Brain activity was seen:
What does that tell you?
Brain activity was seen:
What does that tell you?
This is, in effect, shutting down the brain. That doesn’t mean the mind is shut down, but its ability to perceive anything, including pain, is cut off.
Right, when the patient followed the instructions and imagined one of the two scenarios there was brain activity. So, the mind that was present, aware, listening, and responding, none of that could be seen. Only the response.
That’s why this exercise was necessary. They couldn’t just see brain activity that showed his mind was conscious and aware. Only when the mind used the brain to imagine could it be confirmed he was conscious.
If the mind were a product of the brain then they wouldn’t need to do this exercise to determine if he was conscious/aware. There would be physical brain activity creating the conscious mind. There wasn’t. Only when he responded in this way could they tell.
fMRI measures changes in activity. There is still baseline activity throughout.
Yes, true. But you’re missing the point. If that “baseline activity” was the physical activity of the brain generating the mind, then it could be determined from that that the patient was conscious/aware.
The patient was aware of where he was, the date, the name of his doctor, the brain is still perceiving information. It’s still operating the heart/lungs. There is “baseline activity” for all of that.
But if the mind were a product of the brain then it would be simple through fMRI to determine it. It could be seen. There’d be a specific region that was “lit up” as it generated the mind.
I don’t see why that is true. If there is brain damage that prevents the temporal lobe communicating with other parts of the brain then you won’t see a reaction if the brain is the producing the mind.
That claims needs some support. From everything I have read, fMRI would read the brain generating the mind as the baseline activity.
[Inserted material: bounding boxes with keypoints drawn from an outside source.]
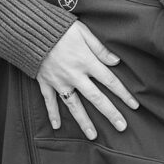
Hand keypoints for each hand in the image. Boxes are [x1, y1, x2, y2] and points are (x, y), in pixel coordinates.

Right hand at [36, 21, 138, 139]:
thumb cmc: (59, 27)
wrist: (30, 30)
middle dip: (110, 113)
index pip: (109, 80)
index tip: (134, 105)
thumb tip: (116, 61)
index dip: (123, 93)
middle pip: (96, 98)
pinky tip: (57, 127)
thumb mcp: (83, 32)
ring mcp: (59, 81)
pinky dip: (52, 114)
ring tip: (93, 136)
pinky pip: (49, 101)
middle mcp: (74, 75)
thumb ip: (100, 48)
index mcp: (86, 61)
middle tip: (121, 127)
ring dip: (84, 121)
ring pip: (74, 105)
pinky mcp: (45, 82)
Then why could they only determine the patient was conscious/aware when they responded through imagining the given scenarios? Wouldn’t that baseline activity be enough for a trained neurologist to make that determination if that were the case?
If the mind were generated by the brain then it would be a simple matter of comparing the baseline activity of a conscious/aware mind to one that is unconscious/unaware.
The neurologist wasn’t able to make that determination until the patient responded as instructed.
From my limited knowledge, it is not enough. It’s like your phone being in stand-by mode until it receives information information from the outside world. They are measuring changes in the temporal regions of the brain where processing occurs.
Are there any neurologists in this community?
Here, let’s try it this way.
Don’t you think if the mind was a product of brain activity that it would take something more than “baseline activity” to achieve it?
Yes, there’s always going to be brain activity. For you or I to actually experience the phenomenon of thought means there’s physical activity creating that sensation for us to physically experience. But is there enough activity to actually account for all we are as conscious/contemplative individuals?
Here’s this patient who demonstrably is conscious and fully aware. He knows who he is, where he is, how long he’s been there, his doctor’s name, the hockey game on tv. Seemingly as conscious and aware as you or I are now. Yet it couldn’t be determined by a neuroscientist who has full 3D access to the activity of his brain whether or not he was conscious.